It is known that the total phenol content of the banana increases with maturity. In our experiment, we observed that the total phenol contents of the UV-C treated peels were higher than CK. The total phenol contents showed an upward accumulation content in the UV-C treated banana as well as CK. Overall, we observed that the phenolics contents didn’t differ significantly between UV-C and CK except on eighth day. These observations suggest that total phenols content increases with maturity and that the UV-C treatment has minor effect on the total phenols content and such an effect can be seen from day 8 (Figure 2D). On the contrary, a sharp increase in the total flavonoids content was observed with the increase in storage time (Figure 2E). UV-C treatment significantly affected (increased) the total flavonoids content in M. nana peels except for day 12 of storage.

Phenylalanine ammonia lyase (PAL) plays important roles in resistance to stresses (low temperature, drought, UV irradiation) in plants. The activity of PAL increased with the prolongation of the storage time. Considering the effect of UV-C treatment, we noticed that PAL activity of the treatment group was significantly higher than control group at all time points particularly at day 8 (Figure 2F). It could be stated that UV-C treatment causes an increase in PAL activity and therefore protects banana from abiotic stresses. On the other hand, we also studied the effect of UV-C on the activity of superoxide dismutase (SOD), and peroxidase (POD), which are indispensable enzymes for anti-oxidation and anti-aging systems. The SOD activity of the two groups of banana fruits decreased briefly in the early stage of storage, and then increased significantly. During the storage period, the SOD activity of the treatment group was always higher than that of the control group, and the difference was extremely significant (p < 0.01). The difference was the largest on the eighth day. The SOD activity of the treatment group was 4.75 times that of the control group. (Figure 2G).

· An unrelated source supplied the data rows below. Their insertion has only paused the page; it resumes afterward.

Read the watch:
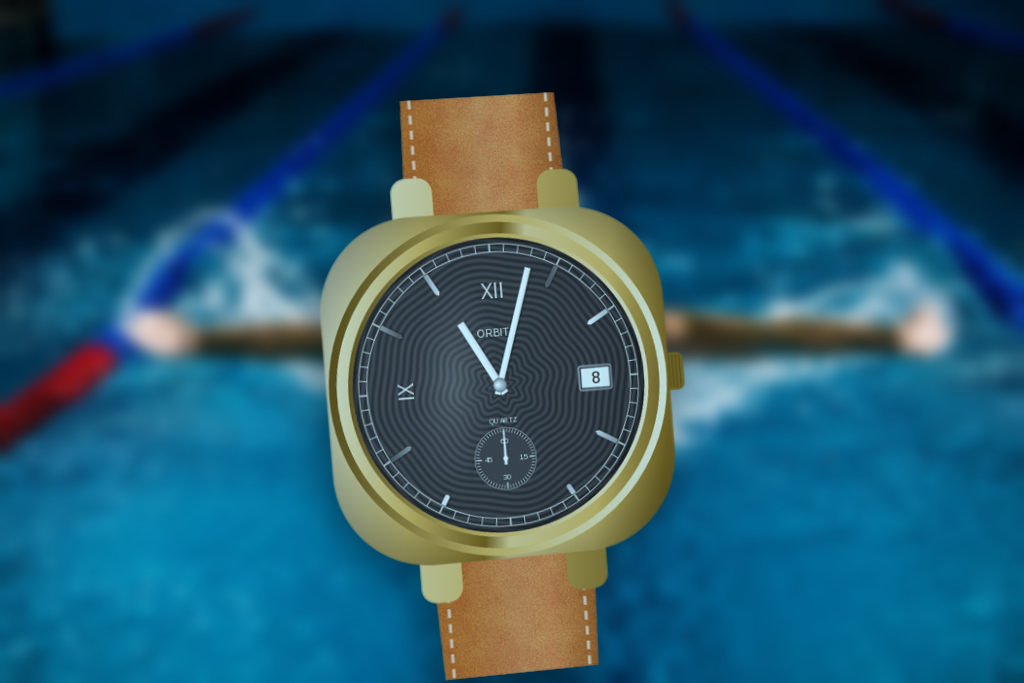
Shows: 11:03
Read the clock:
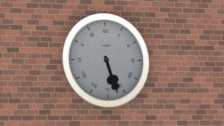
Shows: 5:27
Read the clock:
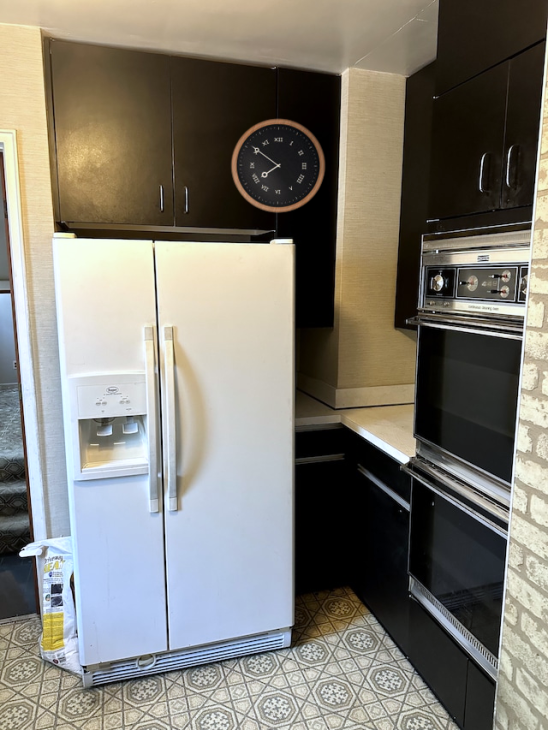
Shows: 7:51
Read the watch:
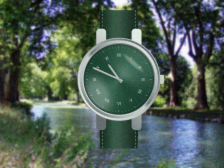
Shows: 10:49
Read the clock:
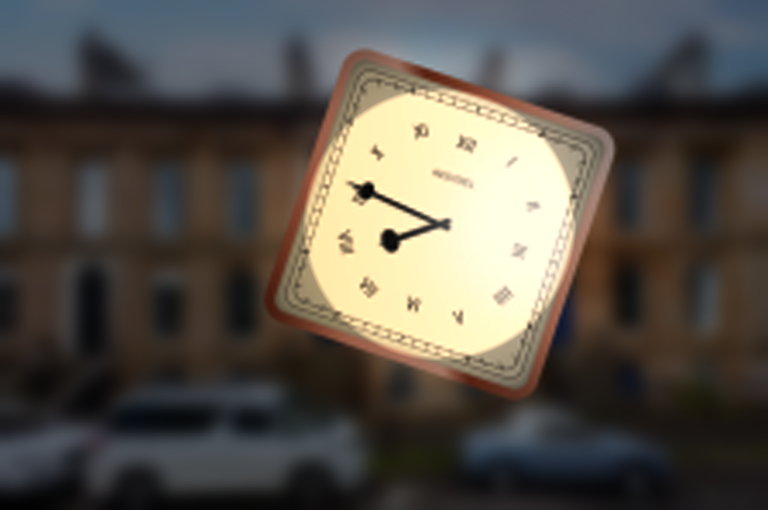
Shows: 7:46
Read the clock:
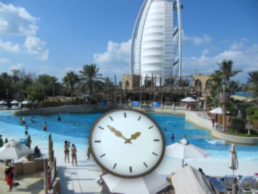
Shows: 1:52
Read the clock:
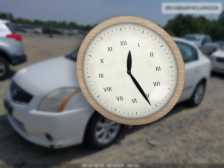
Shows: 12:26
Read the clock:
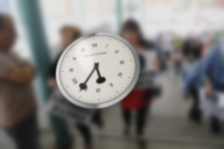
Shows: 5:36
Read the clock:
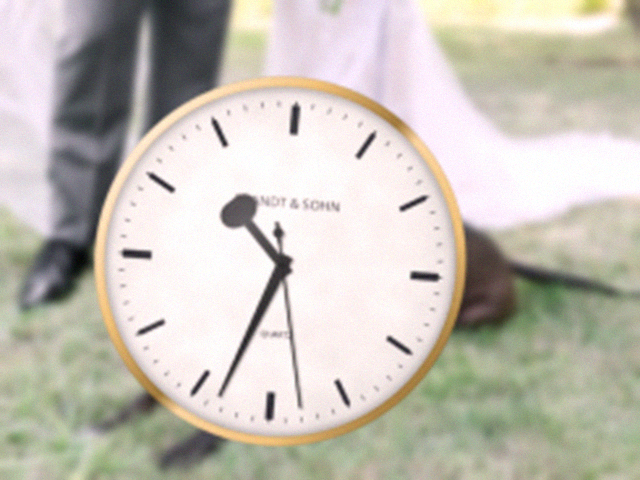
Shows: 10:33:28
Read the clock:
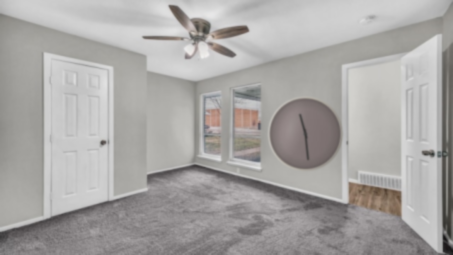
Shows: 11:29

The results show that UV-C treatment can effectively induce the increase of SOD activity of banana fruits, which is beneficial to the elimination of oxygen free radicals generated by the ripening and senescence during storage. The activity of the key enzyme in the antioxidant system of plants i.e., POD was increased with UV-C treatment however, the differences were not significant until day 8; significant differences were observed from day 12 and later (Figure 2H). These observations suggest that the UV-C treatment enhances the activity of POD and hence activates the antioxidant system in banana peels.

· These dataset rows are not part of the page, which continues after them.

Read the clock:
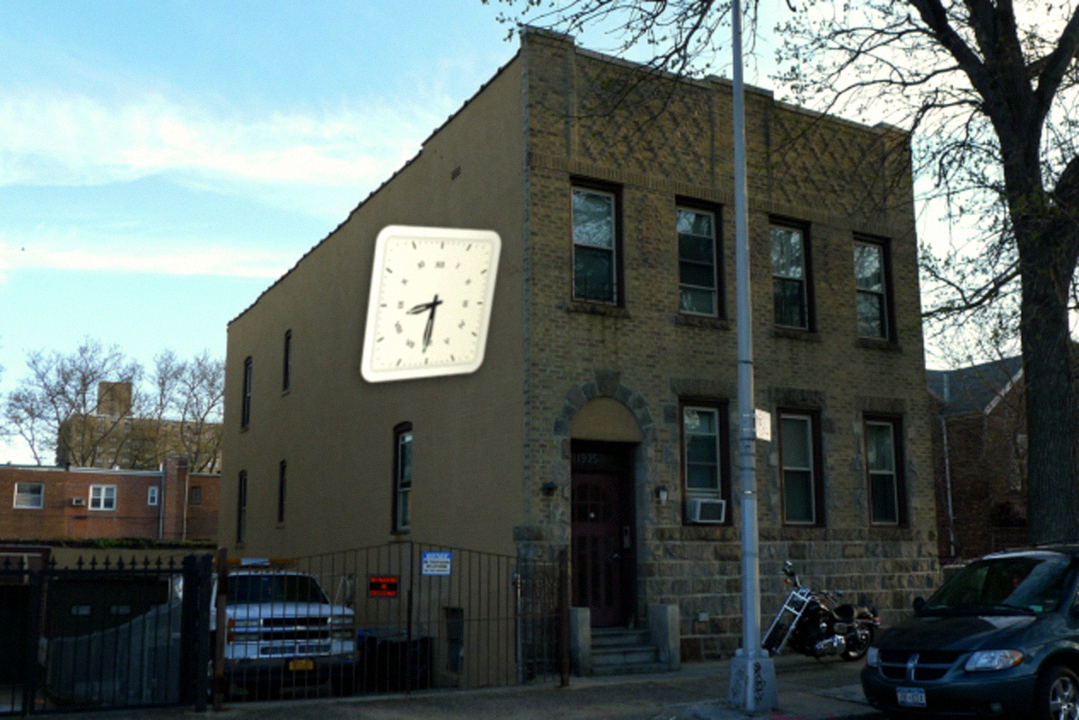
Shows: 8:31
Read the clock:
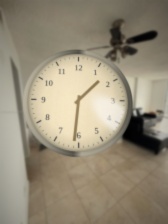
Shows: 1:31
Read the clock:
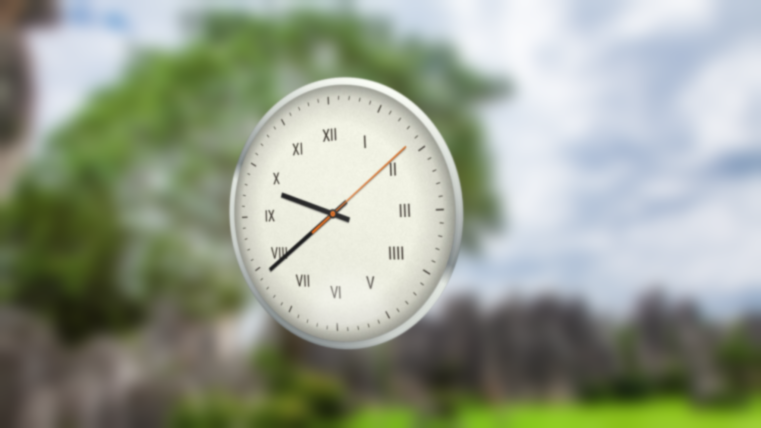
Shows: 9:39:09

In this experiment, three indicators i.e., 2, 20 -azinobis-(3-ethylbenzothiazoline-6-sulfonic acid (ABTS) value, DPPH, and FRAP were used to evaluate the antioxidant capacity of banana peels before and after UV-C treatment. The ABTS clearance rate of the two groups of bananas continued to increase with the days of storage. The ABTS clearance rate of the UV-C treated peels was significantly higher than that of the CK at 4, 8, and 18 days (Figure 2I). The DPPH clearance rate of the two groups of bananas continued to increase during the storage period, though on the day 0, the differences between the treated and CK group were non-significant. These observations suggest that DPPH as like ABTS clearance rate is affected by storage time as well as the UV-C treatment (Figure 2J). The FRAP values only differed significantly between UV-C and CK groups after 8 and 18 days, however, the FRAP value of the two groups of bananas increased continuously during the storage period, and that the FRAP value of the treatment group was always higher than that of the control group (Figure 2K). These observations indicate a positive impact of UV-C treatment on the antioxidant capacity of the tested bananas.

Based on the effect of UV-C treatment on banana peel appearance, quality, and other physiological parameters, it was concluded that storage under the experimental conditions for 8 days were suitable for maintenance of banana quality and hardness. Therefore, we further processed the banana peels treated with UV-C for 8 days (Figures 1, 2).

The transcriptome sequencing of six banana peel samples resulted in 48.14 Gb clean data with Q30 base % >90%. The clean reads ranged from 50,539,726 to 58,994,130 reads per sample (average 53,803,030 reads) and the average GC content per sample was 51.61% (Supplementary Table S1). Quantification of gene expression results for the UV-C treated and CK samples is shown in Figure 3A; the Fragments Per Kilobase of Transcript per Million fragments mapped (FPKM) of UV-C treated banana peels was slightly higher than CK (Figure 3A). The gene expression quantification results were highly reliable evident from higher Pearson Correlation Coefficient (PCC) between the expression of treatments and replicates (Figure 3B).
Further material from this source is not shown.